Back to our example, the server will return the state delta, namely the created resource, some member/association statements, and derived data such as collection counts;

HTTP/1.1 201 CREATED
Location: https://example.org/pictures/203165
Content-Type: application/trig

@prefix rdf: <http://www.w3.org/1999/02/22-rdf-syntax-ns#> .
@prefix schema: <http://schema.org/> .
@prefix ex: <http://example.org/ns#> .

<http://purl.org/linked-delta/add> {
    <https://example.org/pictures/203165>
      rdf:type schema:MediaObject ;
      schema:name "My everest picture" ;
      schema:dateCreated "Thu, 12 Jun 1996 18:26:59 GMT" ;
      schema:dateUploaded "Thu, 1 Mar 2006 20:64:32 GMT" ;
      schema:author <https://example.org/people/584329> ;
      schema:contentUrl <https://static.example.org/pictures/203165.jpeg> ;
      schema:isPartOf <https://example.org/location/everest/pictures> ; // Really stretching the definition here..
      schema:thumbnailUrl <https://static.example.org/pictures/203165_thumb.png> .

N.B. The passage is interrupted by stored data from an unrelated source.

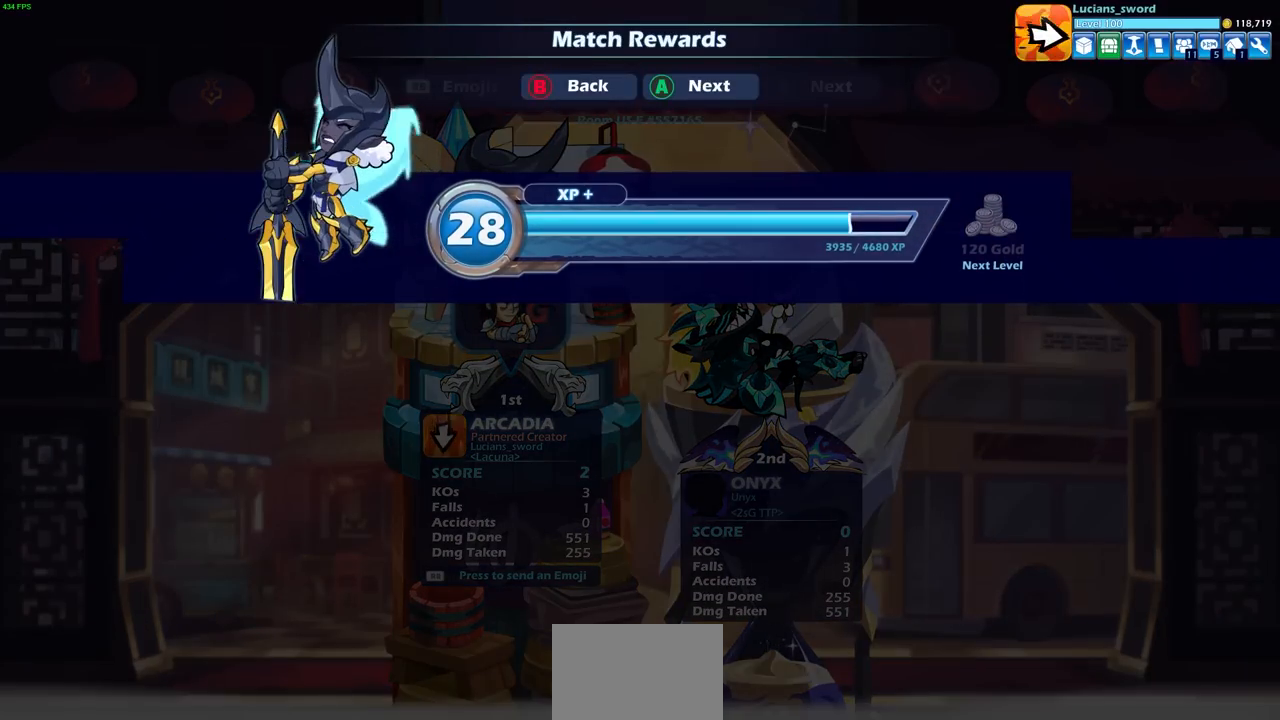
{"buttons": [], "left_stick": "center", "events": []}
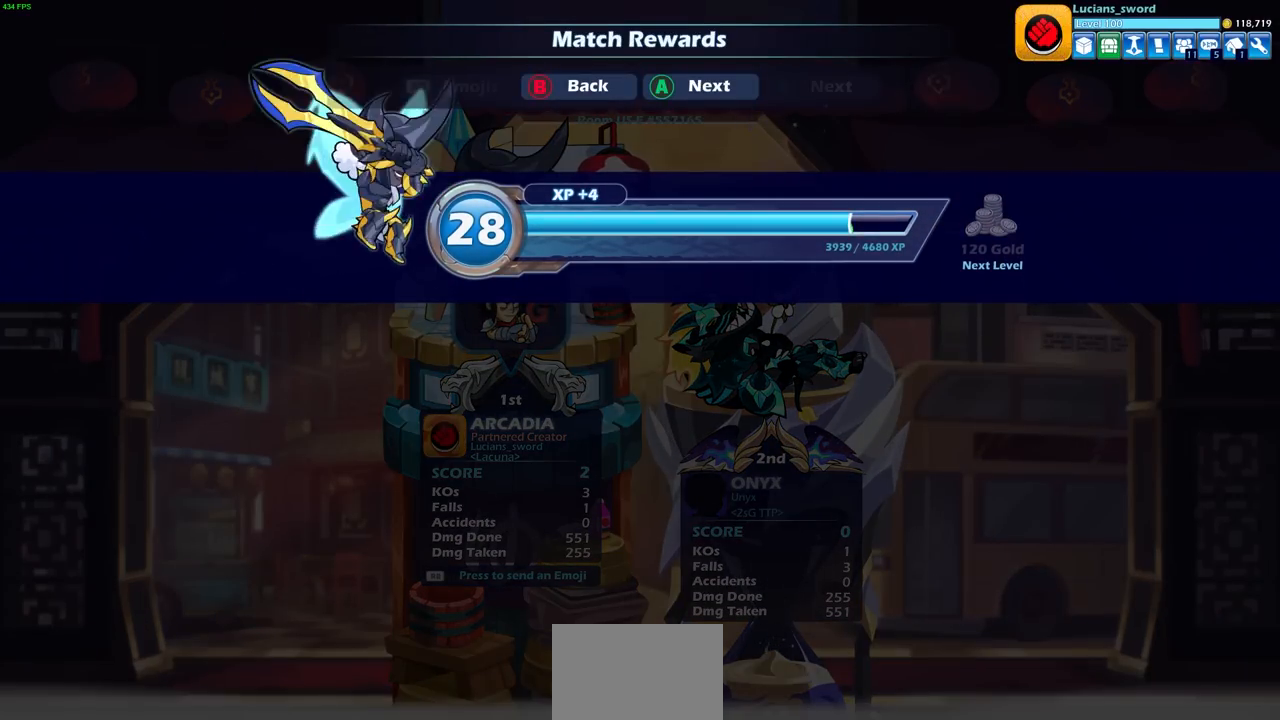
{"buttons": [], "left_stick": "center", "events": []}
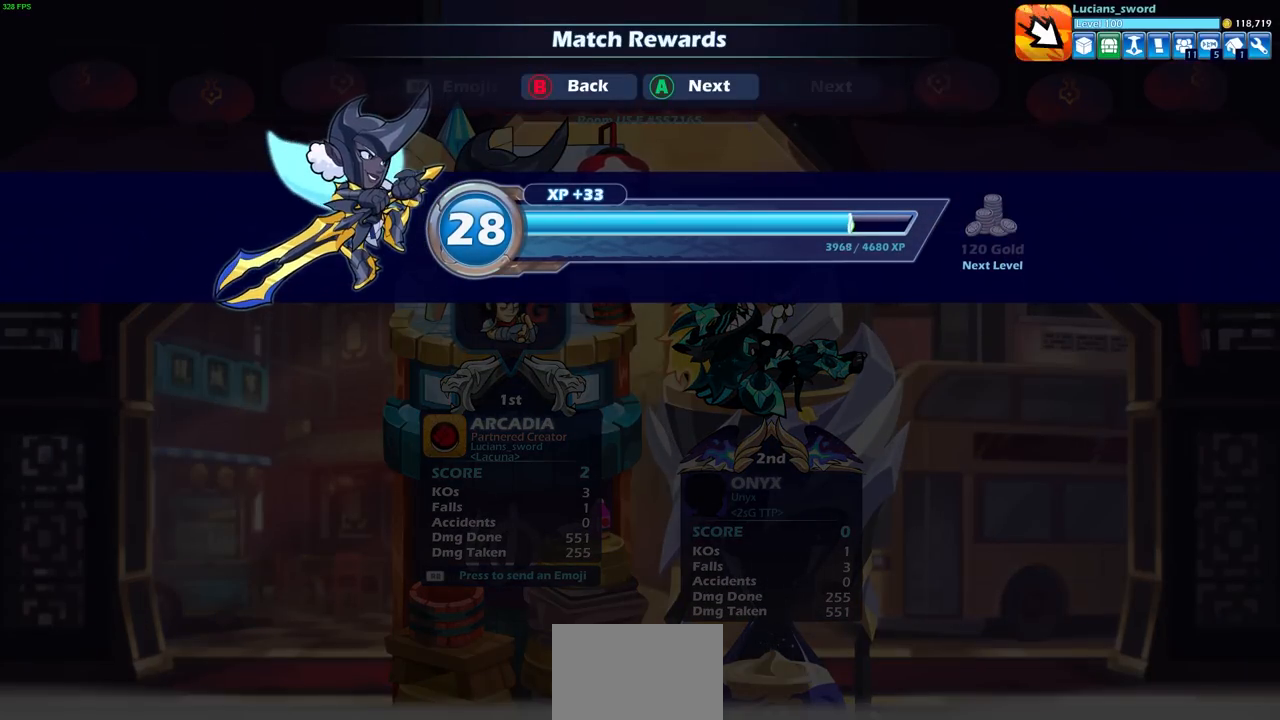
{"buttons": [], "left_stick": "center", "events": []}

    <https://example.org/people/584329>
      rdf:type schema:Person ;
      schema:name "D. Engelbart" .
      ex:pictures <https://example.org/people/584329/pictures> .
}

<http://purl.org/linked-delta/replace> {
    <https://example.org/location/everest/pictures>
      hydra:totalItems 42 .
}

We have created two new resources, a picture and a person, which data should be added to the store. Since collections in this API may only have 1 totalItems property, the server indicates that its value should be replaced rather than added.